BioSeqIO not recognizing .gbff files

451 Views Asked by At

I am trying to convert a bunch of .gbff genebank files to .gbk in order to parse sequences, etc. I got the following code to work and convert a single file,

import Bio
from Bio import SeqIO
count = SeqIO.convert("filename.gbff", "genbank", "filename.gbk", "genbank")

but I cannot get any code with "*.gbff" to work. ex.

from Bio import SeqIO
count = SeqIO.convert("*.gbff", "genbank", "*.gbk", "genbank")
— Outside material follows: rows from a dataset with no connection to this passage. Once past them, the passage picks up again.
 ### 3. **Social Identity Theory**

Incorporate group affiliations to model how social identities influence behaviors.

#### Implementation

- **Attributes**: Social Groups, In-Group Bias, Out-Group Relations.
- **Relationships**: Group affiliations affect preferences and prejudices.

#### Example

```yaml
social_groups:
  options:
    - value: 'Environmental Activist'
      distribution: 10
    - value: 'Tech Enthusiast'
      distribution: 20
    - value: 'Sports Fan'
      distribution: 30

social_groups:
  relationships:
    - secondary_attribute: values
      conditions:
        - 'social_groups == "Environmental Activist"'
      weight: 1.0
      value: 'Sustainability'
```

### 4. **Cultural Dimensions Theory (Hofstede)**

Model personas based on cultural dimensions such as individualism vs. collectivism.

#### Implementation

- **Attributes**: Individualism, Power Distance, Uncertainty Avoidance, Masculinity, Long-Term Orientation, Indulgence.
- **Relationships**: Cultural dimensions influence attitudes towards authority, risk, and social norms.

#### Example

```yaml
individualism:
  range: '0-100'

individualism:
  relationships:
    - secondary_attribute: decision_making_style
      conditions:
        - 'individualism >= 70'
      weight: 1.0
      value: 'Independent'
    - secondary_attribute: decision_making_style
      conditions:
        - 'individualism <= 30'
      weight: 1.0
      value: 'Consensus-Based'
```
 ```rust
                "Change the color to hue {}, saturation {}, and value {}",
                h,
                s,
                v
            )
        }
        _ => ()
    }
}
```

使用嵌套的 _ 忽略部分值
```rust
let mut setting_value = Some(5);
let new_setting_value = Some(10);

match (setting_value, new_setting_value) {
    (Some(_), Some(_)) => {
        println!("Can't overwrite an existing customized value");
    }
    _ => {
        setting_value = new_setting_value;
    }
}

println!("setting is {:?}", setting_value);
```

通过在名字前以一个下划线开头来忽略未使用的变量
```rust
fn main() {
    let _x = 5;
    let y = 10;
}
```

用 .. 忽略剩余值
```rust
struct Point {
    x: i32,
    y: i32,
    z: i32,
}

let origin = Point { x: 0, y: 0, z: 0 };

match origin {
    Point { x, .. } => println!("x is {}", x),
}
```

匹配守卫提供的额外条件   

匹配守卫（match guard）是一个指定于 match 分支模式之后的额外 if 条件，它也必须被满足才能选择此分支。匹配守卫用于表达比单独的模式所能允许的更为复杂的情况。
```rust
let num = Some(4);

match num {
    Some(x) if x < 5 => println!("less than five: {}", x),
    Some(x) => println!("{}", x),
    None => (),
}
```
I keep getting the error " File "", line 1 count = SeqIO.convert(".gbff", "genbank", ".gbk", "genbank") ^ SyntaxError: invalid syntax" I've checked the syntax so many times I am wondering if python does not recognize .gbff as a file format. Is there any way around this? Or is there some silly mistake I am doing that I haven't noticed?

Thanks in advance!!

1

There are 1 best solutions below

0
pippo1980 On

here my attept copying from How do I pass Biopython SeqIO.convert() over multiple files in a directory?



from Bio import SeqIO
import os


for path, dirs, files in os.walk(os.getcwd()):
    
    # print(files)
    for filename in files:
        if filename.split('.')[-1] == 'gbff':
            print(filename)
    
    
            count = SeqIO.convert(filename, "genbank", filename.split('.')[0]+'.gbk', "genbank")

used gbff (multiple copies of https://ftp.ncbi.nlm.nih.gov/genomes/all/GCF/000/866/645/GCF_000866645.1_ViralMultiSegProj15620/GCF_000866645.1_ViralMultiSegProj15620_genomic.gbff.gz)

not sure is the same .gbff you are talking about